# Allen's R/C Cars - Rochester, IL



## CShearburn (Mar 18, 2005)

Indoor carpet racing starts this Sunday October 28th at Allen's R/C Cars in Rochester, IL (about 7 - 10 minutes East of Springfield). 

*On-Road Only this Sunday, October 28th.*​
No points this weekend, just the first race of the indoor season to break the ice.

*Doors Open/Practice*: 11:00am
*Racing*: 1:00pm

*1/12th Scale Stock* (17.5 Brushless & Stock 27t)
*Mini Cooper*
*Stock Rubber Touring Car* (13.5 & Brushed 27t)
*1/18th Scale*​

*3 or more make a class so get a group together and come on over!*

As of now the only tire additives allowed are Jack the Gripper and TQ. Paragon is not allowed for weekly racing.

More information including contact info can be found at www.allensrccars.com


----------



## CShearburn (Mar 18, 2005)

Hey guys,

Good turnout for the first week. I don't have the results infront of me but we had (7) 1/12th scales, (8) Mini Coopers, and (1) Stock Rubber Touring Car. 

Mini Cooper is going to be as popular as expected. We'll for sure have more of those the next race. 12th scale looks to be strong so far, and I know we'll have more of those too since three more of them were there but not ready to hit the track yet, and there are more yet from out of town. Touring Car should pick up a little as well, but it looks as if 12th scale and Mini is where it is at this winter. 

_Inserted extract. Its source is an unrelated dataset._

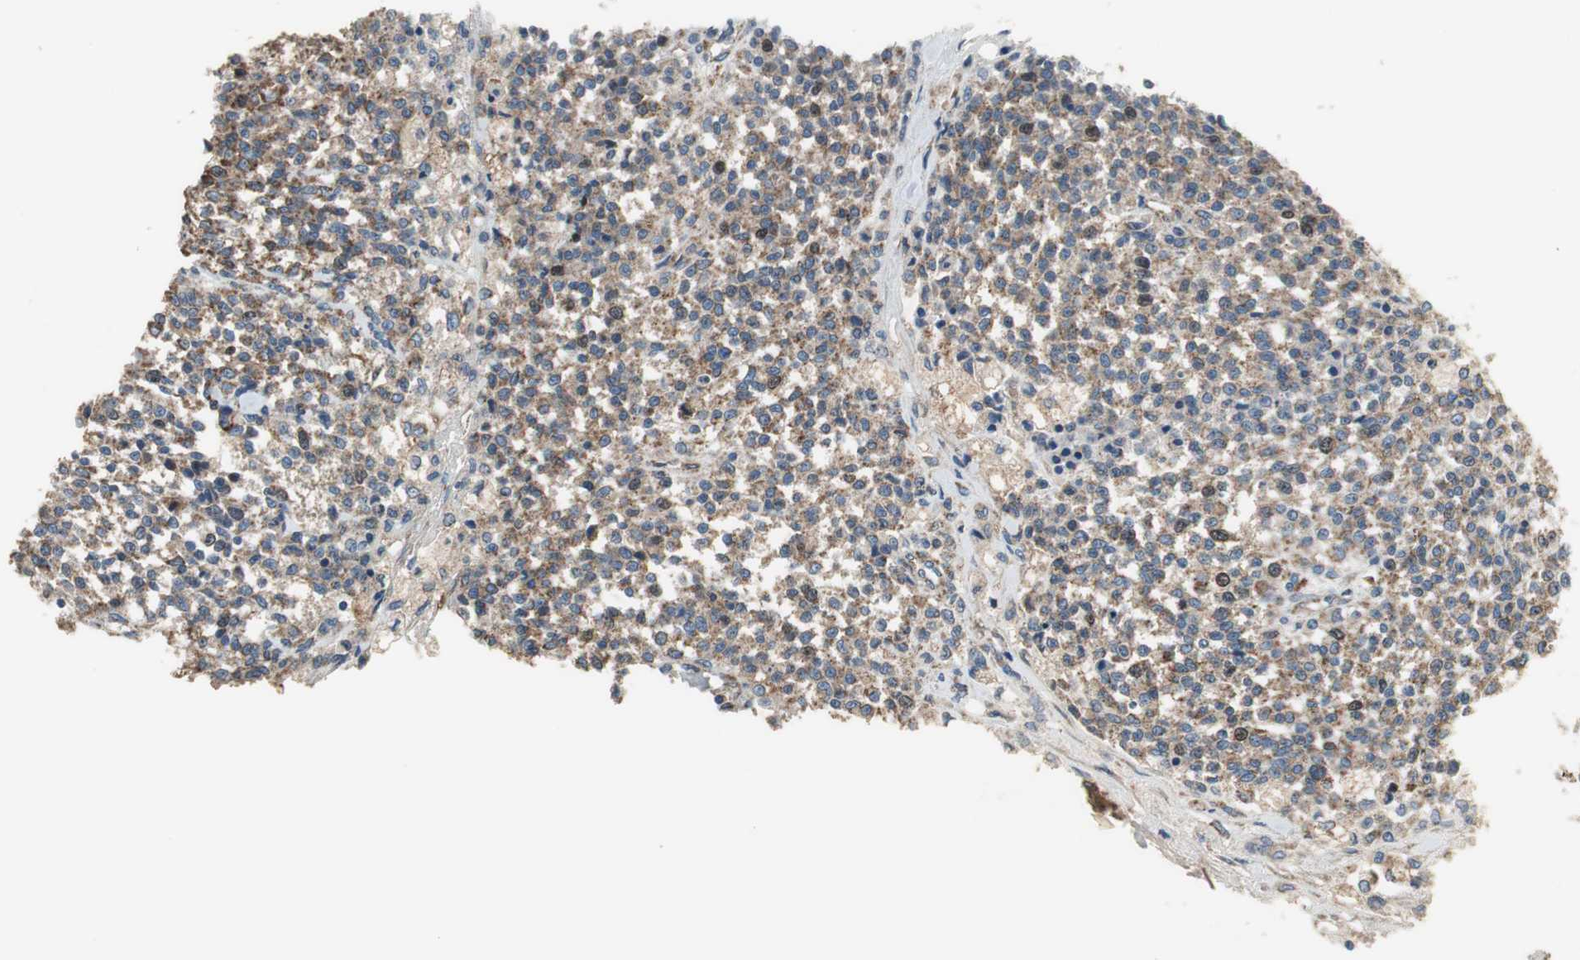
{"staining": {"intensity": "moderate", "quantity": ">75%", "location": "cytoplasmic/membranous,nuclear"}, "tissue": "testis cancer", "cell_type": "Tumor cells", "image_type": "cancer", "snomed": [{"axis": "morphology", "description": "Seminoma, NOS"}, {"axis": "topography", "description": "Testis"}], "caption": "Testis cancer tissue displays moderate cytoplasmic/membranous and nuclear expression in about >75% of tumor cells, visualized by immunohistochemistry. The protein is stained brown, and the nuclei are stained in blue (DAB (3,3'-diaminobenzidine) IHC with brightfield microscopy, high magnification).", "gene": "PI4KB", "patient": {"sex": "male", "age": 59}}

*This week is OVAL ONLY!*​
No Li-Po's.... Ni-MH only. TQ or Jack the Gripper Only... no Paragon!

Wednesday October 31st
Doors/Practice: 5:30
Racing: 7:30

Sunday November 4th
Doors/Practice: 11:00am
Racing: 1:00pm

-Pan Car 4-cell Brushless 13.5
-Pan Car 4-cell Brushless 17.5
-Losi Slider's - Stock Losi Parts, Any 6-cell 1100mah battery. 
-3 or more make a class

Also note that there will be a group of guys running their ON-ROAD 12th scale cars on the oval this week. So feel free to bring your 12th scale on-road cars out.

*Remember, OVAL ONLY this week!*


----------